The party, called LAOS in Greek, is led by Georgios Karatzaferis, who is known for making public anti-Semitic and anti-Israel statements. According to the agreement among the new government’s coalition parties, no LAOS leader will participate in the three-month provisional government.

Karatzaferis played a central role in the steps that led to the establishment of a government that will try to navigate Greece out of its debt crisis. His small party, which won 7 percent of the popular vote in the last elections, has placed one minister in the new government, as well as two alternate ministers and two deputy ministers.

In recent days, the Central Committee of German Jews published a letter calling on European countries to pressure larger political parties in Greece to refuse to cooperate with Karatzaferis and his party.
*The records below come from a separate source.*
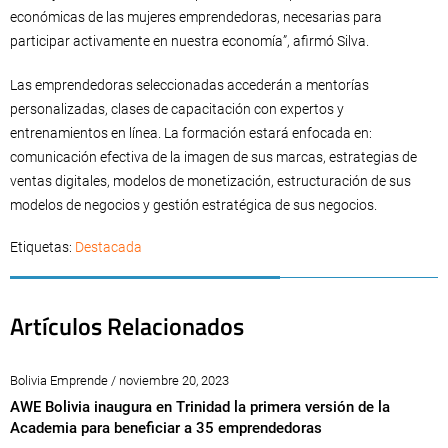
económicas de las mujeres emprendedoras, necesarias para
participar activamente en nuestra economía”, afirmó Silva.
Las emprendedoras seleccionadas accederán a mentorías
personalizadas, clases de capacitación con expertos y
entrenamientos en línea. La formación estará enfocada en:
comunicación efectiva de la imagen de sus marcas, estrategias de
ventas digitales, modelos de monetización, estructuración de sus
modelos de negocios y gestión estratégica de sus negocios.
Etiquetas:
Destacada
Artículos Relacionados
Bolivia Emprende / noviembre 20, 2023
AWE Bolivia inaugura en Trinidad la primera versión de la
Academia para beneficiar a 35 emprendedoras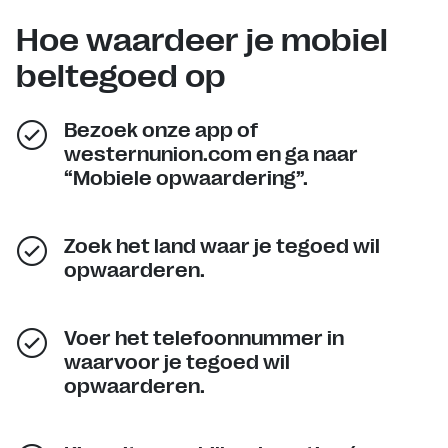
Hoe waardeer je mobiel
beltegoed op
Bezoek onze app of
westernunion.com en ga naar
“Mobiele opwaardering”.
Zoek het land waar je tegoed wil
opwaarderen.
Voer het telefoonnummer in
waarvoor je tegoed wil
opwaarderen.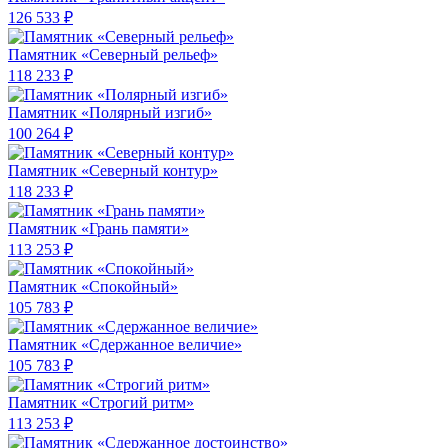
126 533 ₽
Памятник «Северный рельеф»
118 233 ₽
Памятник «Полярный изгиб»
100 264 ₽
Памятник «Северный контур»
118 233 ₽
Памятник «Грань памяти»
113 253 ₽
Памятник «Спокойный»
105 783 ₽
Памятник «Сдержанное величие»
105 783 ₽
Памятник «Строгий ритм»
113 253 ₽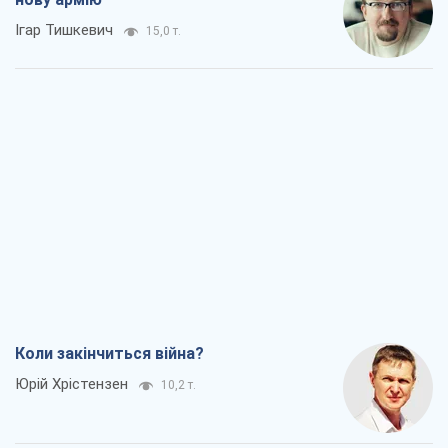
Ігар Тишкевич
15,0 т.
Коли закінчиться війна?
Юрій Хрістензен
10,2 т.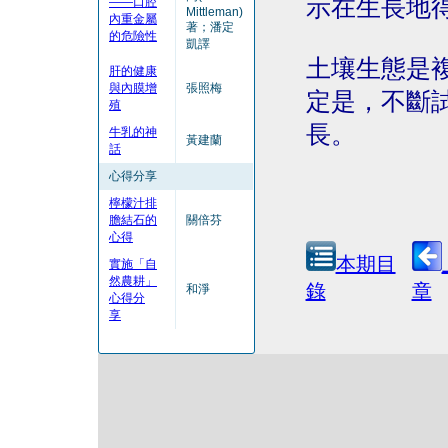
示在生長地
——口腔
Mittleman)
內重金屬
著；潘定
的危險性
凱譯
土壤生態是
肝的健康
與內膜增
張照梅
定是，不斷
殖
長。
牛乳的神
黃建蘭
話
心得分享
檸檬汁排
膽結石的
關倍芬
心得
本期目
實施「自
然農耕」
錄
章
和淨
心得分
享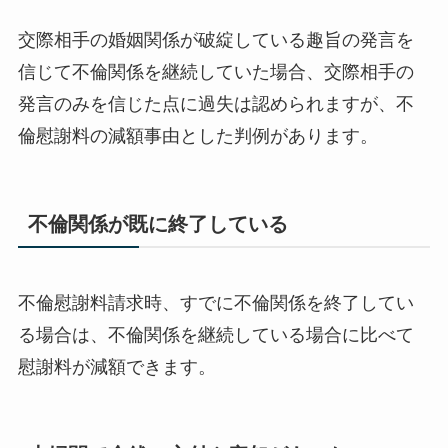
交際相手の婚姻関係が破綻している趣旨の発言を
信じて不倫関係を継続していた場合、交際相手の
発言のみを信じた点に過失は認められますが、不
倫慰謝料の減額事由とした判例があります。
不倫関係が既に終了している
不倫慰謝料請求時、すでに不倫関係を終了してい
る場合は、不倫関係を継続している場合に比べて
慰謝料が減額できます。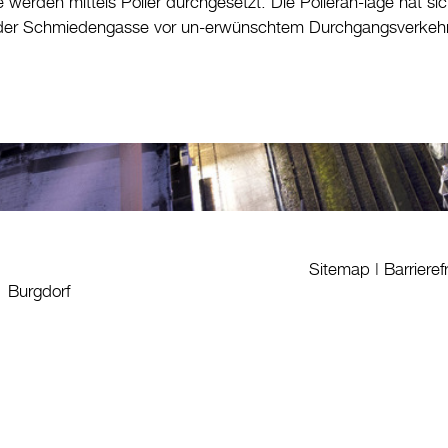
e werden mittels Poller durchgesetzt. Die Polleran-lage hat
er Schmiedengasse vor un-erwünschtem Durchgangsverkehr
Sitemap
|
Barrieref
1 Burgdorf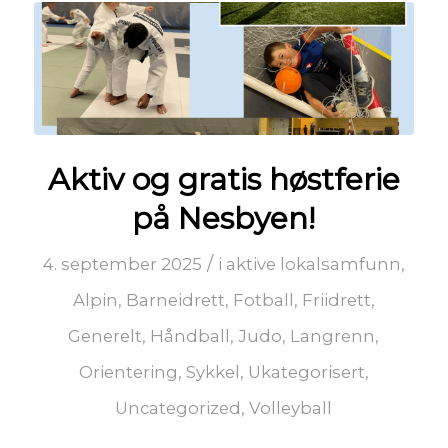
Aktiv og gratis høstferie
på Nesbyen!
/
4. september 2025
i
aktive lokalsamfunn
,
Alpin
,
Barneidrett
,
Fotball
,
Friidrett
,
Generelt
,
Håndball
,
Judo
,
Langrenn
,
Orientering
,
Sykkel
,
Ukategorisert
,
Uncategorized
,
Volleyball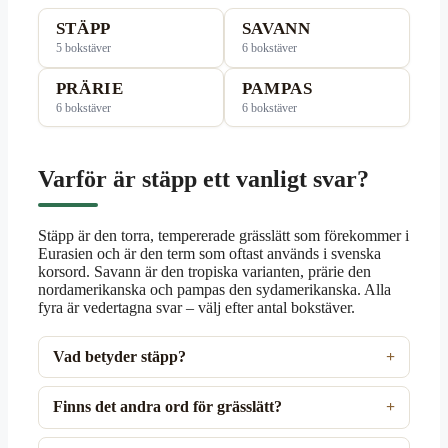
STÄPP
SAVANN
5 bokstäver
6 bokstäver
PRÄRIE
PAMPAS
6 bokstäver
6 bokstäver
Varför är stäpp ett vanligt svar?
Stäpp är den torra, tempererade grässlätt som förekommer i
Eurasien och är den term som oftast används i svenska
korsord. Savann är den tropiska varianten, prärie den
nordamerikanska och pampas den sydamerikanska. Alla
fyra är vedertagna svar – välj efter antal bokstäver.
Vad betyder stäpp?
Finns det andra ord för grässlätt?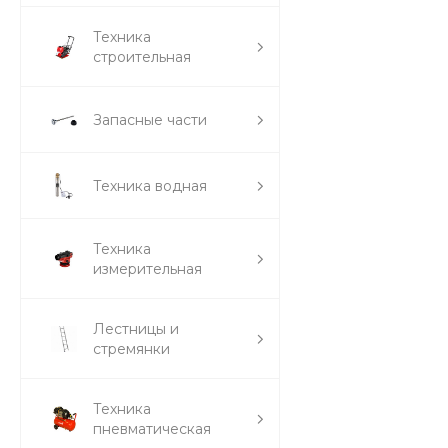
Техника
строительная
Запасные части
Техника водная
Техника
измерительная
Лестницы и
стремянки
Техника
пневматическая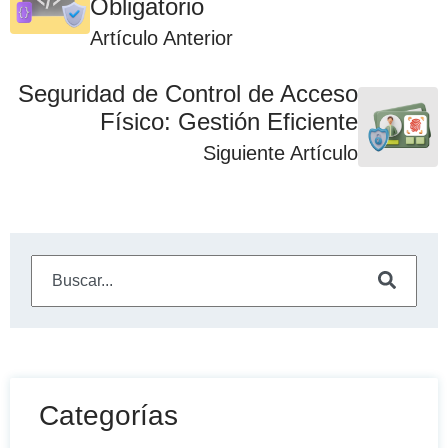
Obligatorio
Artículo Anterior
Seguridad de Control de Acceso
Físico: Gestión Eficiente
Siguiente Artículo
Este es un campo de búsqueda con una función de sugeren
No hay sugerencias porque el campo de búsqueda está
Categorías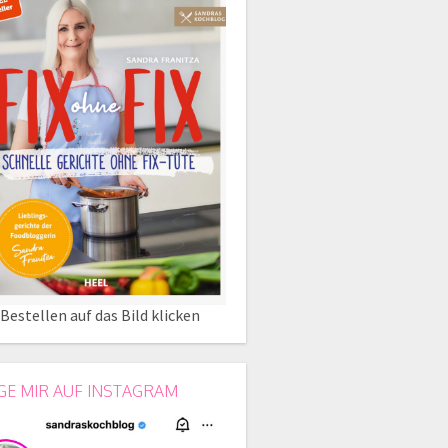
Bestellen auf das Bild klicken
GE MIR AUF INSTAGRAM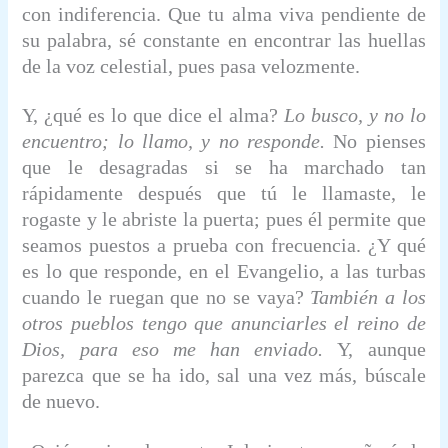
con indiferencia. Que tu alma viva pendiente de
su palabra, sé constante en encontrar las huellas
de la voz celestial, pues pasa velozmente.
Y, ¿qué es lo que dice el alma?
Lo busco, y no lo
encuentro; lo llamo, y no responde.
No pienses
que le desagradas si se ha marchado tan
rápidamente después que tú le llamaste, le
rogaste y le abriste la puerta; pues él permite que
seamos puestos a prueba con frecuencia. ¿Y qué
es lo que responde, en el Evangelio, a las turbas
cuando le ruegan que no se vaya?
También a los
otros pueblos tengo que anunciarles el reino de
Dios, para eso me han enviado.
Y, aunque
parezca que se ha ido, sal una vez más, búscale
de nuevo.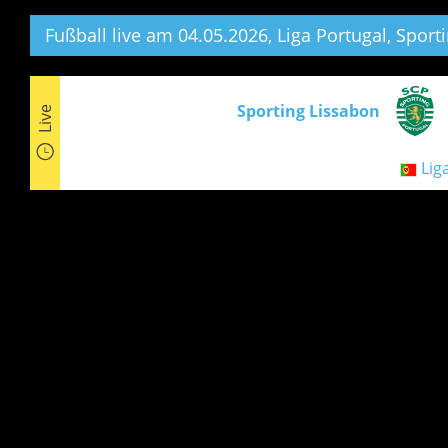
Fußball live am 04.05.2026, Liga Portugal,
Sporti
Sporting Lissabon
Live
Lig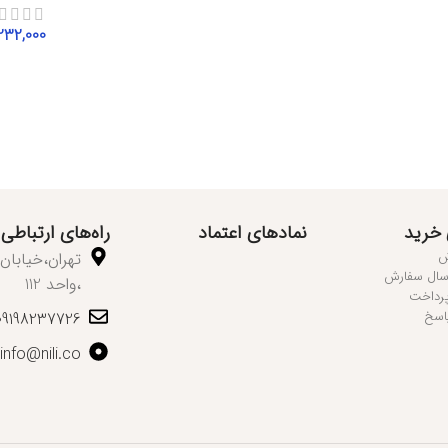
,232,000
انتخاب 
 خرید
نمادهای اعتماد
راه‌های ارتباطی
ش
رسال سفارش
،واحد 112
پرداخت
اسخ
09198237726
info@nili.co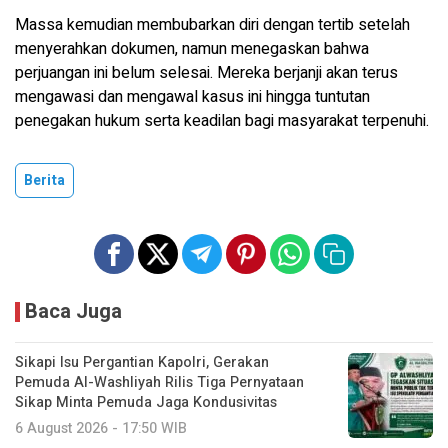
Massa kemudian membubarkan diri dengan tertib setelah
menyerahkan dokumen, namun menegaskan bahwa
perjuangan ini belum selesai. Mereka berjanji akan terus
mengawasi dan mengawal kasus ini hingga tuntutan
penegakan hukum serta keadilan bagi masyarakat terpenuhi.
Berita
Baca Juga
Sikapi Isu Pergantian Kapolri, Gerakan
Pemuda Al-Washliyah Rilis Tiga Pernyataan
Sikap Minta Pemuda Jaga Kondusivitas
6 August 2026 - 17:50 WIB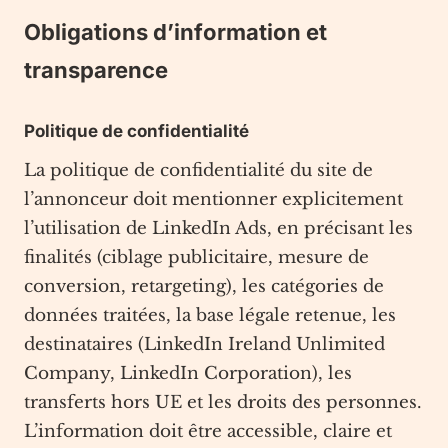
Obligations d’information et
transparence
Politique de confidentialité
La politique de confidentialité du site de
l’annonceur doit mentionner explicitement
l’utilisation de LinkedIn Ads, en précisant les
finalités (ciblage publicitaire, mesure de
conversion, retargeting), les catégories de
données traitées, la base légale retenue, les
destinataires (LinkedIn Ireland Unlimited
Company, LinkedIn Corporation), les
transferts hors UE et les droits des personnes.
L’information doit être accessible, claire et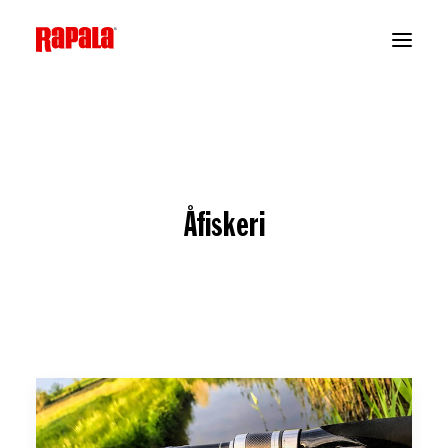
Åfiskeri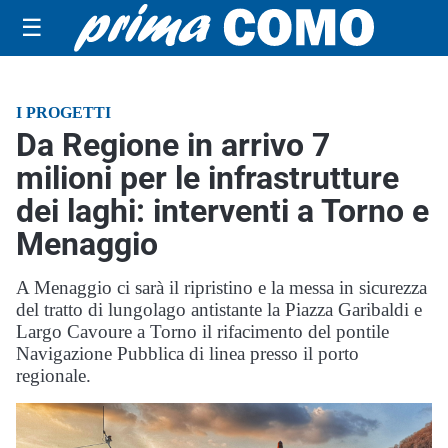
☰
I PROGETTI
Da Regione in arrivo 7
milioni per le infrastrutture
dei laghi: interventi a Torno e
Menaggio
A Menaggio ci sarà il ripristino e la messa in sicurezza
del tratto di lungolago antistante la Piazza Garibaldi e
Largo Cavoure a Torno il rifacimento del pontile
Navigazione Pubblica di linea presso il porto
regionale.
Meanwhile, committee chairman Dieter Graumann told Germany’s Bild, "A professed anti-Semitic politician cannot serve in a government with which the German government will need to negotiate billions in aid," according to The Jerusalem Post.

David Saltiel, president of the Central Jewish Board of Greece, the umbrella organization of Greek Jewry, told JTA that his organization is following the LAOS participation in the government closely, "but this is a provisional government of three months with one objective: to help Greece with financial problems.”

The executive director of the American Jewish Committee, David Harris, in a statement noted his organization’s deep concern of the LAOS presence in the government.

"We urge the new Greek leadership, understandably preoccupied with the economic crisis, not to permit any such expression of outright bigotry or anti-Semitism to emerge from its ranks.”

Harris said the AJC is “long-time friends of Greece,” and expressed “the hope that the leaders would successfully confront the major economic challenges facing the country.”  

After the 9/11 attacks in New York, Karatzaferis asked in the Greek Parliament, "Why were all the Jews warned not to come to work that day?" In 2002, during a parliament session, he asked the then-Greek prime minister, "Is it true that your daughter secretly married a Jew?"

During Operation Cast Lead in 2008, Karatzaferis said in an editorial in his own newspaper, A1, that “Jewish blood stinks” and that the Israel Defense Forces was acting "with savage brutality only seen in Hitler’s time towards helpless people."